+++ Records for the exercise

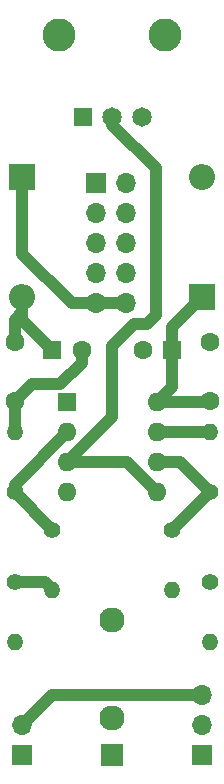
<source format=gbr>
%TF.GenerationSoftware,KiCad,Pcbnew,(5.1.8)-1*%
%TF.CreationDate,2021-01-05T22:27:56+01:00*%
%TF.ProjectId,HeadphoneOutV1,48656164-7068-46f6-9e65-4f757456312e,rev?*%
%TF.SameCoordinates,Original*%
%TF.FileFunction,Copper,L1,Top*%
%TF.FilePolarity,Positive*%
%FSLAX46Y46*%
G04 Gerber Fmt 4.6, Leading zero omitted, Abs format (unit mm)*
G04 Created by KiCad (PCBNEW (5.1.8)-1) date 2021-01-05 22:27:56*
%MOMM*%
%LPD*%
G01*
G04 APERTURE LIST*
%TA.AperFunction,ComponentPad*%
%ADD10O,1.700000X1.700000*%
%TD*%
%TA.AperFunction,ComponentPad*%
%ADD11R,1.700000X1.700000*%
%TD*%
%TA.AperFunction,ComponentPad*%
%ADD12O,1.600000X1.600000*%
%TD*%
%TA.AperFunction,ComponentPad*%
%ADD13R,1.600000X1.600000*%
%TD*%
%TA.AperFunction,ComponentPad*%
%ADD14C,2.794000*%
%TD*%
%TA.AperFunction,ComponentPad*%
%ADD15C,1.650000*%
%TD*%
%TA.AperFunction,ComponentPad*%
%ADD16R,1.650000X1.650000*%
%TD*%
%TA.AperFunction,ComponentPad*%
%ADD17O,1.400000X1.400000*%
%TD*%
%TA.AperFunction,ComponentPad*%
%ADD18C,1.400000*%
%TD*%
%TA.AperFunction,ComponentPad*%
%ADD19C,2.130000*%
%TD*%
%TA.AperFunction,ComponentPad*%
%ADD20R,1.930000X1.830000*%
%TD*%
%TA.AperFunction,ComponentPad*%
%ADD21O,2.200000X2.200000*%
%TD*%
%TA.AperFunction,ComponentPad*%
%ADD22R,2.200000X2.200000*%
%TD*%
%TA.AperFunction,ComponentPad*%
%ADD23C,1.600000*%
%TD*%
%TA.AperFunction,Conductor*%
%ADD24C,1.000000*%
%TD*%
G04 APERTURE END LIST*
D10*
%TO.P,J1,10*%
%TO.N,Net-(D2-Pad1)*%
X36068000Y-66548000D03*
%TO.P,J1,9*%
X33528000Y-66548000D03*
%TO.P,J1,8*%
%TO.N,GND*%
X36068000Y-64008000D03*
%TO.P,J1,7*%
X33528000Y-64008000D03*
%TO.P,J1,6*%
X36068000Y-61468000D03*
%TO.P,J1,5*%
X33528000Y-61468000D03*
%TO.P,J1,4*%
X36068000Y-58928000D03*
%TO.P,J1,3*%
X33528000Y-58928000D03*
%TO.P,J1,2*%
%TO.N,Net-(D1-Pad2)*%
X36068000Y-56388000D03*
D11*
%TO.P,J1,1*%
X33528000Y-56388000D03*
%TD*%
D10*
%TO.P,J4,2*%
%TO.N,Net-(J3-Pad3)*%
X27305000Y-102235000D03*
D11*
%TO.P,J4,1*%
%TO.N,GND*%
X27305000Y-104775000D03*
%TD*%
D10*
%TO.P,J3,3*%
%TO.N,Net-(J3-Pad3)*%
X42545000Y-99695000D03*
%TO.P,J3,2*%
%TO.N,Net-(J3-Pad2)*%
X42545000Y-102235000D03*
D11*
%TO.P,J3,1*%
%TO.N,GND*%
X42545000Y-104775000D03*
%TD*%
D12*
%TO.P,U1,8*%
%TO.N,+12V*%
X38735000Y-74930000D03*
%TO.P,U1,4*%
%TO.N,-12V*%
X31115000Y-82550000D03*
%TO.P,U1,7*%
%TO.N,Net-(R2-Pad1)*%
X38735000Y-77470000D03*
%TO.P,U1,3*%
%TO.N,Net-(RV1-Pad2)*%
X31115000Y-80010000D03*
%TO.P,U1,6*%
%TO.N,Net-(R3-Pad1)*%
X38735000Y-80010000D03*
%TO.P,U1,2*%
%TO.N,Net-(R5-Pad1)*%
X31115000Y-77470000D03*
%TO.P,U1,5*%
%TO.N,Net-(RV1-Pad2)*%
X38735000Y-82550000D03*
D13*
%TO.P,U1,1*%
%TO.N,Net-(R1-Pad1)*%
X31115000Y-74930000D03*
%TD*%
D14*
%TO.P,RV1,CHASSIS1*%
%TO.N,N/C*%
X30425000Y-43815000D03*
%TO.P,RV1,CHASSIS2*%
X39425000Y-43815000D03*
D15*
%TO.P,RV1,3*%
%TO.N,GND*%
X37425000Y-50815000D03*
%TO.P,RV1,2*%
%TO.N,Net-(RV1-Pad2)*%
X34925000Y-50815000D03*
D16*
%TO.P,RV1,1*%
%TO.N,Net-(J2-PadT)*%
X32425000Y-50815000D03*
%TD*%
D17*
%TO.P,R6,2*%
%TO.N,Net-(R1-Pad1)*%
X29845000Y-90805000D03*
D18*
%TO.P,R6,1*%
%TO.N,Net-(R5-Pad1)*%
X29845000Y-85725000D03*
%TD*%
D17*
%TO.P,R5,2*%
%TO.N,GND*%
X26670000Y-77470000D03*
D18*
%TO.P,R5,1*%
%TO.N,Net-(R5-Pad1)*%
X26670000Y-82550000D03*
%TD*%
D17*
%TO.P,R4,2*%
%TO.N,GND*%
X40005000Y-90805000D03*
D18*
%TO.P,R4,1*%
%TO.N,Net-(R3-Pad1)*%
X40005000Y-85725000D03*
%TD*%
D17*
%TO.P,R3,2*%
%TO.N,Net-(R2-Pad1)*%
X43180000Y-77470000D03*
D18*
%TO.P,R3,1*%
%TO.N,Net-(R3-Pad1)*%
X43180000Y-82550000D03*
%TD*%
D17*
%TO.P,R2,2*%
%TO.N,Net-(J3-Pad2)*%
X43180000Y-95250000D03*
D18*
%TO.P,R2,1*%
%TO.N,Net-(R2-Pad1)*%
X43180000Y-90170000D03*
%TD*%
D17*
%TO.P,R1,2*%
%TO.N,Net-(J3-Pad3)*%
X26670000Y-95250000D03*
D18*
%TO.P,R1,1*%
%TO.N,Net-(R1-Pad1)*%
X26670000Y-90170000D03*
%TD*%
D19*
%TO.P,J2,T*%
%TO.N,Net-(J2-PadT)*%
X34925000Y-93375000D03*
D20*
%TO.P,J2,S*%
%TO.N,GND*%
X34925000Y-104775000D03*
D19*
%TO.P,J2,TN*%
%TO.N,Net-(J2-PadT)*%
X34925000Y-101675000D03*
%TD*%
D21*
%TO.P,D2,2*%
%TO.N,-12V*%
X27305000Y-66040000D03*
D22*
%TO.P,D2,1*%
%TO.N,Net-(D2-Pad1)*%
X27305000Y-55880000D03*
%TD*%
D21*
%TO.P,D1,2*%
%TO.N,Net-(D1-Pad2)*%
X42545000Y-55880000D03*
D22*
%TO.P,D1,1*%
%TO.N,+12V*%
X42545000Y-66040000D03*
%TD*%
D23*
%TO.P,C6,2*%
%TO.N,GND*%
X37505000Y-70485000D03*
D13*
%TO.P,C6,1*%
%TO.N,+12V*%
X40005000Y-70485000D03*
%TD*%
D23*
%TO.P,C3,2*%
%TO.N,GND*%
X26670000Y-74850000D03*
%TO.P,C3,1*%
%TO.N,-12V*%
X26670000Y-69850000D03*
%TD*%
%TO.P,C2,2*%
%TO.N,GND*%
X32345000Y-70485000D03*
D13*
%TO.P,C2,1*%
%TO.N,-12V*%
X29845000Y-70485000D03*
%TD*%
D23*
%TO.P,C1,2*%
%TO.N,+12V*%
X43180000Y-74850000D03*
%TO.P,C1,1*%
%TO.N,GND*%
X43180000Y-69850000D03*
%TD*%
D24*
%TO.N,+12V*%
X43100000Y-74930000D02*
X43180000Y-74850000D01*
X38735000Y-74930000D02*
X43100000Y-74930000D01*
X40005000Y-73660000D02*
X38735000Y-74930000D01*
X40005000Y-70485000D02*
X40005000Y-73660000D01*
X40005000Y-68580000D02*
X42545000Y-66040000D01*
X40005000Y-70485000D02*
X40005000Y-68580000D01*
%TO.N,GND*%
X32345000Y-71616370D02*
X32345000Y-70485000D01*
X30531371Y-73429999D02*
X32345000Y-71616370D01*
X28090001Y-73429999D02*
X30531371Y-73429999D01*
X26670000Y-74850000D02*
X28090001Y-73429999D01*
X26670000Y-77470000D02*
X26670000Y-74850000D01*
%TO.N,-12V*%
X27305000Y-67945000D02*
X29845000Y-70485000D01*
X26670000Y-67945000D02*
X27305000Y-67310000D01*
X26670000Y-69850000D02*
X26670000Y-67945000D01*
X27305000Y-67310000D02*
X27305000Y-67945000D01*
X27305000Y-66040000D02*
X27305000Y-67310000D01*
%TO.N,Net-(D2-Pad1)*%
X27305000Y-55880000D02*
X27305000Y-62357000D01*
X31496000Y-66548000D02*
X36068000Y-66548000D01*
X27305000Y-62357000D02*
X31496000Y-66548000D01*
%TO.N,Net-(J3-Pad3)*%
X29845000Y-99695000D02*
X42545000Y-99695000D01*
X27305000Y-102235000D02*
X29845000Y-99695000D01*
%TO.N,Net-(R1-Pad1)*%
X29210000Y-90170000D02*
X29845000Y-90805000D01*
X26670000Y-90170000D02*
X29210000Y-90170000D01*
%TO.N,Net-(R2-Pad1)*%
X38735000Y-77470000D02*
X43180000Y-77470000D01*
%TO.N,Net-(R3-Pad1)*%
X40005000Y-85725000D02*
X43180000Y-82550000D01*
X40640000Y-80010000D02*
X43180000Y-82550000D01*
X38735000Y-80010000D02*
X40640000Y-80010000D01*
%TO.N,Net-(R5-Pad1)*%
X26670000Y-81915000D02*
X31115000Y-77470000D01*
X26670000Y-82550000D02*
X26670000Y-81915000D01*
X29845000Y-85725000D02*
X26670000Y-82550000D01*
%TO.N,Net-(RV1-Pad2)*%
X36195000Y-80010000D02*
X38735000Y-82550000D01*
X31115000Y-80010000D02*
X36195000Y-80010000D01*
X34925000Y-76200000D02*
X31115000Y-80010000D01*
X34925000Y-70164998D02*
X34925000Y-76200000D01*
X34925000Y-50815000D02*
X34925000Y-51225002D01*
X34925000Y-70164998D02*
X36763998Y-68326000D01*
X36763998Y-68326000D02*
X37846000Y-68326000D01*
X37846000Y-68326000D02*
X38608000Y-67564000D01*
X38608000Y-67564000D02*
X38608000Y-55118000D01*
X34925000Y-51435000D02*
X34925000Y-50815000D01*
X38608000Y-55118000D02*
X34925000Y-51435000D01*
%TD*%
M02*

</source>
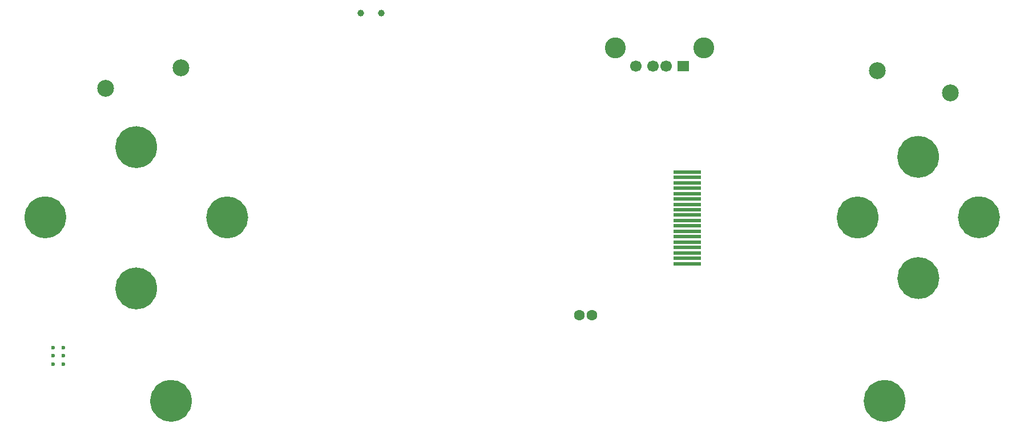
<source format=gbr>
%TF.GenerationSoftware,KiCad,Pcbnew,(5.1.6)-1*%
%TF.CreationDate,2021-04-26T08:49:06+02:00*%
%TF.ProjectId,GameboyPi,47616d65-626f-4795-9069-2e6b69636164,rev?*%
%TF.SameCoordinates,Original*%
%TF.FileFunction,Soldermask,Bot*%
%TF.FilePolarity,Negative*%
%FSLAX46Y46*%
G04 Gerber Fmt 4.6, Leading zero omitted, Abs format (unit mm)*
G04 Created by KiCad (PCBNEW (5.1.6)-1) date 2021-04-26 08:49:06*
%MOMM*%
%LPD*%
G01*
G04 APERTURE LIST*
%ADD10C,3.100000*%
%ADD11R,4.100000X0.600000*%
%ADD12C,1.700000*%
%ADD13R,1.700000X1.600000*%
%ADD14C,3.100000*%
%ADD15C,0.600000*%
%ADD16C,1.600000*%
%ADD17C,1.000000*%
%ADD18C,2.500000*%
G04 APERTURE END LIST*
D10*
%TO.C,SW8*%
X92240000Y-89780000D02*
G75*
G03*
X92240000Y-89780000I-1550000J0D01*
G01*
%TO.C,SW6*%
X78750000Y-100210000D02*
G75*
G03*
X78750000Y-100210000I-1550000J0D01*
G01*
%TO.C,SW9*%
X105730000Y-100220000D02*
G75*
G03*
X105730000Y-100220000I-1550000J0D01*
G01*
%TO.C,SW7*%
X92240000Y-110770000D02*
G75*
G03*
X92240000Y-110770000I-1550000J0D01*
G01*
%TO.C,SW11*%
X97400000Y-127470000D02*
G75*
G03*
X97400000Y-127470000I-1550000J0D01*
G01*
%TO.C,SW10*%
X203250000Y-127470000D02*
G75*
G03*
X203250000Y-127470000I-1550000J0D01*
G01*
%TO.C,SW2*%
X208250000Y-109230000D02*
G75*
G03*
X208250000Y-109230000I-1550000J0D01*
G01*
%TO.C,SW4*%
X199250000Y-100230000D02*
G75*
G03*
X199250000Y-100230000I-1550000J0D01*
G01*
%TO.C,SW1*%
X208230000Y-91220000D02*
G75*
G03*
X208230000Y-91220000I-1550000J0D01*
G01*
%TO.C,SW3*%
X217240000Y-100200000D02*
G75*
G03*
X217240000Y-100200000I-1550000J0D01*
G01*
%TD*%
D11*
%TO.C,LCD1*%
X172436000Y-107081000D03*
X172436000Y-106281000D03*
X172436000Y-105481000D03*
X172436000Y-104681000D03*
X172436000Y-103881000D03*
X172436000Y-103081000D03*
X172436000Y-102281000D03*
X172436000Y-101481000D03*
X172436000Y-100681000D03*
X172436000Y-99881000D03*
X172436000Y-99081000D03*
X172436000Y-98281000D03*
X172436000Y-97481000D03*
X172436000Y-96681000D03*
X172436000Y-95881000D03*
X172436000Y-95081000D03*
X172436000Y-94281000D03*
X172436000Y-93481000D03*
%TD*%
D12*
%TO.C,J8*%
X164800000Y-77741000D03*
X167300000Y-77741000D03*
X169300000Y-77741000D03*
D13*
X171800000Y-77741000D03*
D14*
X161730000Y-75031000D03*
X174870000Y-75031000D03*
%TD*%
D15*
%TO.C,U4*%
X79860000Y-119530000D03*
X79860000Y-120780000D03*
X79860000Y-122030000D03*
X78360000Y-122030000D03*
X78360000Y-120780000D03*
X78360000Y-119530000D03*
%TD*%
D16*
%TO.C,U1*%
X156400000Y-114760000D03*
X158300000Y-114760000D03*
%TD*%
D17*
%TO.C,SW12*%
X124015000Y-69897500D03*
X127015000Y-69897500D03*
%TD*%
D18*
%TO.C,J4*%
X86170000Y-81080000D03*
%TD*%
%TO.C,J3*%
X97360000Y-78020000D03*
%TD*%
%TO.C,J2*%
X211460000Y-81710000D03*
%TD*%
%TO.C,J1*%
X200620000Y-78420000D03*
%TD*%
M02*

</source>
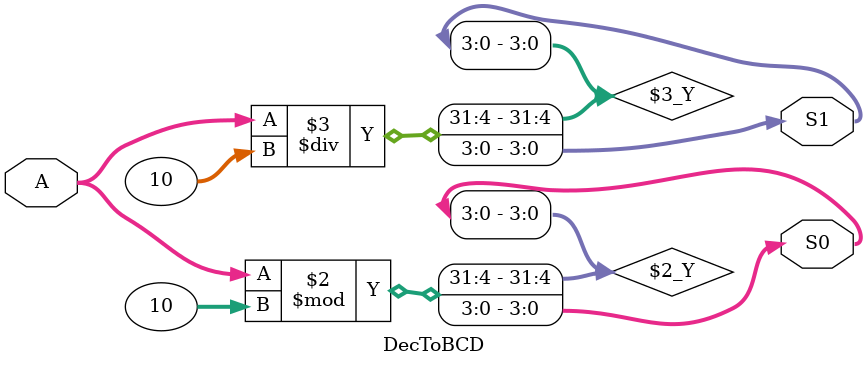
<source format=v>

module DecToBCD (A, S1, S0);
	input [5:0]A;				// inputs 
	
	output reg [3:0]S0;		// outputs
	output reg [3:0]S1;
	
	always @ (A) begin
	S0 = A % 10;	// calculate least significant BCD digit
	S1 = A / 10;	// calculate next least significant BCD digit
	end
endmodule
</source>
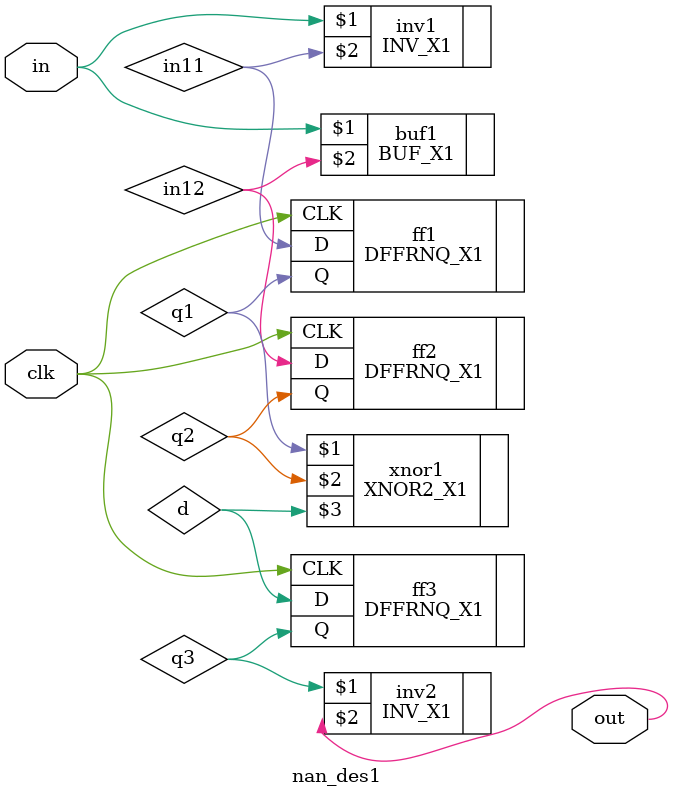
<source format=v>

module nan_des1(input in, input clk, output out);


//CLKINVX1
//AND2X4
//XNOR2X1
//SDFFX1
//BUFX2

wire in11; wire in12; wire q1; wire q2; wire d; wire q3;

INV_X1 inv1(in, in11);
BUF_X1 buf1(in, in12);

DFFRNQ_X1 ff1(.CLK(clk), .D(in11), .Q(q1));
DFFRNQ_X1 ff2(.CLK(clk), .D(in12), .Q(q2));

XNOR2_X1 xnor1(q1,q2,d);
DFFRNQ_X1 ff3(.CLK(clk), .D(d), .Q(q3));

INV_X1 inv2(q3, out);


endmodule





</source>
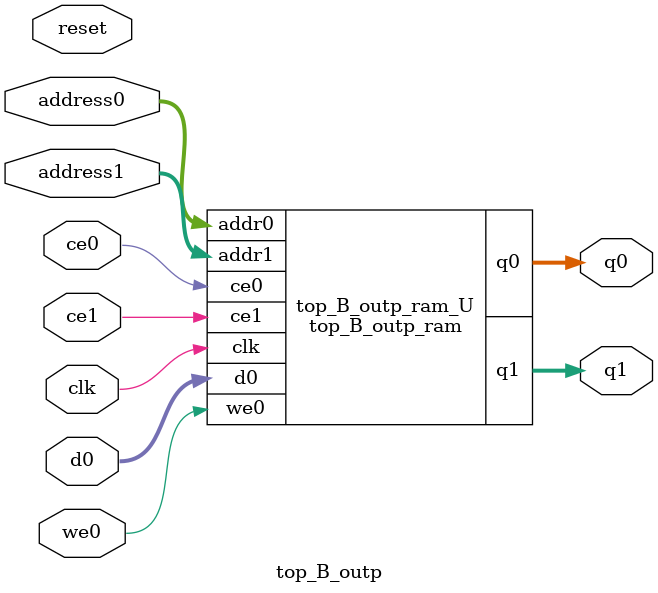
<source format=v>
`timescale 1 ns / 1 ps
module top_B_outp_ram (addr0, ce0, d0, we0, q0, addr1, ce1, q1,  clk);

parameter DWIDTH = 32;
parameter AWIDTH = 14;
parameter MEM_SIZE = 9216;

input[AWIDTH-1:0] addr0;
input ce0;
input[DWIDTH-1:0] d0;
input we0;
output reg[DWIDTH-1:0] q0;
input[AWIDTH-1:0] addr1;
input ce1;
output reg[DWIDTH-1:0] q1;
input clk;

(* ram_style = "block" *)reg [DWIDTH-1:0] ram[0:MEM_SIZE-1];




always @(posedge clk)  
begin 
    if (ce0) begin
        if (we0) 
            ram[addr0] <= d0; 
        q0 <= ram[addr0];
    end
end


always @(posedge clk)  
begin 
    if (ce1) begin
        q1 <= ram[addr1];
    end
end


endmodule

`timescale 1 ns / 1 ps
module top_B_outp(
    reset,
    clk,
    address0,
    ce0,
    we0,
    d0,
    q0,
    address1,
    ce1,
    q1);

parameter DataWidth = 32'd32;
parameter AddressRange = 32'd9216;
parameter AddressWidth = 32'd14;
input reset;
input clk;
input[AddressWidth - 1:0] address0;
input ce0;
input we0;
input[DataWidth - 1:0] d0;
output[DataWidth - 1:0] q0;
input[AddressWidth - 1:0] address1;
input ce1;
output[DataWidth - 1:0] q1;



top_B_outp_ram top_B_outp_ram_U(
    .clk( clk ),
    .addr0( address0 ),
    .ce0( ce0 ),
    .we0( we0 ),
    .d0( d0 ),
    .q0( q0 ),
    .addr1( address1 ),
    .ce1( ce1 ),
    .q1( q1 ));

endmodule


</source>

++++++

--- Prompt ---
Each line in the records above with "calculate" must be returned.

--- Finished exercise ---
	S0 = A % 10;	// calculate least significant BCD digit
	S1 = A / 10;	// calculate next least significant BCD digit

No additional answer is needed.